Computer Vision applications increasingly find their way into more and more areas and onto devices with limited available resources. Building a Computer Vision application for a specific problem poses several challenges where you might know that there exists a solution in principle, but you still need to map out the concrete steps in between, for each of which several different options can exist. Hence, you need to figure out what you need to know, make a lot of decisions on the way, and not get lost in the quicksand of reading documentation and trying out several options. After all, you would like to build your application in finite time, right?

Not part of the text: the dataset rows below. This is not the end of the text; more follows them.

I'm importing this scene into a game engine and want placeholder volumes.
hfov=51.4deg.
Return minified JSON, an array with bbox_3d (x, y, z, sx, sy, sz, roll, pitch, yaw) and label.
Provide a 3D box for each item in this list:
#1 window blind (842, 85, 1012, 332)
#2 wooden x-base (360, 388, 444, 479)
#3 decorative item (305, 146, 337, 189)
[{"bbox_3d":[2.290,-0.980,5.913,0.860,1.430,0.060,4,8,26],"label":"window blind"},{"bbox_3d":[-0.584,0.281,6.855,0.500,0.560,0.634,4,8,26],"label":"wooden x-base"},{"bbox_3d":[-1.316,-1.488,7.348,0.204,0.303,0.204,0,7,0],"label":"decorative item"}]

This talk showcases several challenges that I came across while creating a real-time application that records videos of a person interacting with documents printed on paper – more specifically, highlighting text in a document - and then detecting and extracting the highlighted text into a human-readable format for further use in downstream applications, while giving the person as much flexibility as possible regarding their work environment.
Along the way, I will give you several strategies at hand for exploring the problem-solution space, so that you can answer questions for your own (Computer Vision) projects, like: How to choose a solution to a given problem? How to figure out potential options for a solution, and how to decide between them?
And to conclude with a spoiler: The first strategy addresses how you can leverage fast feedback loops.
Affiliation: HITS (Heidelberg Institute for Theoretical Studies)
I'm a physicist, and currently working in Computer Vision with slight overlaps to Natural Language Processing. While having a broad range of interests in science and technology, I am particularly interested in Software Engineering and Machine Learning, and passionate about producing high quality results.